=== Stored items ===
========

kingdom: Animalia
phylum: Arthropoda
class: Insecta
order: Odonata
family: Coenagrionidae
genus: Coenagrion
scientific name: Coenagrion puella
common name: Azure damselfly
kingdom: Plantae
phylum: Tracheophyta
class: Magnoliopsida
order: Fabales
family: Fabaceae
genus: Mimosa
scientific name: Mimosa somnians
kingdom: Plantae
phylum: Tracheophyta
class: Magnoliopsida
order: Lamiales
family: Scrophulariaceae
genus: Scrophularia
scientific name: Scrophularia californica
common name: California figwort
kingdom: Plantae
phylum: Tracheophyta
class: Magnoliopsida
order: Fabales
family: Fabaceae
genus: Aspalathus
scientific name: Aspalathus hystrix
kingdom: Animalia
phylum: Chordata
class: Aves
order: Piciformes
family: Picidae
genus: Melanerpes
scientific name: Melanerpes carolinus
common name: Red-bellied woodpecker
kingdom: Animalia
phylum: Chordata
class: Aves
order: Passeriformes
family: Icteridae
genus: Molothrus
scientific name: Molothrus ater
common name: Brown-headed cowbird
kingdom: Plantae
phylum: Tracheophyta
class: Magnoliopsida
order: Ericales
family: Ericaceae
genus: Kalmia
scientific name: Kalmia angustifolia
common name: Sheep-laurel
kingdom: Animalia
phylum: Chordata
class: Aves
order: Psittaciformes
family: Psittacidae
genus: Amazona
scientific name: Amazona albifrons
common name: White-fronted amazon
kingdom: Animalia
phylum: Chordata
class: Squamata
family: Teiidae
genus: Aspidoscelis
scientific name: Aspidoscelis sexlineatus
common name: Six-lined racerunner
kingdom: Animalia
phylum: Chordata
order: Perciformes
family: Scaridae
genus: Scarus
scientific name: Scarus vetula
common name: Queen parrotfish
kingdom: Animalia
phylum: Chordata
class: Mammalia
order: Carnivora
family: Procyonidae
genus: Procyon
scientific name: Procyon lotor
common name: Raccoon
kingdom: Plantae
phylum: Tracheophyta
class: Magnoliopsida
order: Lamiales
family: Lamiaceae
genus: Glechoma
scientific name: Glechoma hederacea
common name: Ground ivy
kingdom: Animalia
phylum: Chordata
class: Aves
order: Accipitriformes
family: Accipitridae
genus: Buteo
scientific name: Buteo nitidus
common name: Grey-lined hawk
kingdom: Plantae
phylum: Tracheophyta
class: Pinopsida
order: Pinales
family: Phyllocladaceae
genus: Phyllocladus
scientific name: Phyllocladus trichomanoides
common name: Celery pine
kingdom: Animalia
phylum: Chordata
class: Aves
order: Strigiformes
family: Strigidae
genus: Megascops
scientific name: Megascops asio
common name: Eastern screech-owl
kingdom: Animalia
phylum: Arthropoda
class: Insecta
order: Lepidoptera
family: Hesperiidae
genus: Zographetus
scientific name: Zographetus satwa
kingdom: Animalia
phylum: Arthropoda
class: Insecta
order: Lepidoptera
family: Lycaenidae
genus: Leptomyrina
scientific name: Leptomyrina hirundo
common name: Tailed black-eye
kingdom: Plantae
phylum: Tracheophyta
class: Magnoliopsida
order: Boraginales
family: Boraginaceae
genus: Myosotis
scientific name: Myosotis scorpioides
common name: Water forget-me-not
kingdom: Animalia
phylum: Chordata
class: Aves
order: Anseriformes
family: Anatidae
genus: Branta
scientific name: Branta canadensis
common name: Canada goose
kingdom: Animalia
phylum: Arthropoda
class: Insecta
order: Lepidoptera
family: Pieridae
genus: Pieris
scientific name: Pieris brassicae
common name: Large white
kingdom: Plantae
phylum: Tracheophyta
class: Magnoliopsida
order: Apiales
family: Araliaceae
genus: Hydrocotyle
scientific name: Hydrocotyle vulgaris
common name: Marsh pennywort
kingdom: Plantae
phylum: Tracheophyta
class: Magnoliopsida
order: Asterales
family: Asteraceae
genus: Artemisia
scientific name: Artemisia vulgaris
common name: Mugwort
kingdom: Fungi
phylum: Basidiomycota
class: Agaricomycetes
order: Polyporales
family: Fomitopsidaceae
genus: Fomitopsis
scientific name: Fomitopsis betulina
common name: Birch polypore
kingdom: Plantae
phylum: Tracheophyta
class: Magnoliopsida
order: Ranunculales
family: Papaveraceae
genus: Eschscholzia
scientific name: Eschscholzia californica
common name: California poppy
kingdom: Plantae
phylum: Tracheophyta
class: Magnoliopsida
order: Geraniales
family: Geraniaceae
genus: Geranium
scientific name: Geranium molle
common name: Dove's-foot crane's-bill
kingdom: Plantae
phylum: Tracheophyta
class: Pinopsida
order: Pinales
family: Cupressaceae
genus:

========

=== Problem details ===
Copy everything from the start of the listing down through the line containing "scientific name: Mimosa somnians", including both the first line and that line.

=== Task solution ===
kingdom: Animalia
phylum: Arthropoda
class: Insecta
order: Odonata
family: Coenagrionidae
genus: Coenagrion
scientific name: Coenagrion puella
common name: Azure damselfly
kingdom: Plantae
phylum: Tracheophyta
class: Magnoliopsida
order: Fabales
family: Fabaceae
genus: Mimosa
scientific name: Mimosa somnians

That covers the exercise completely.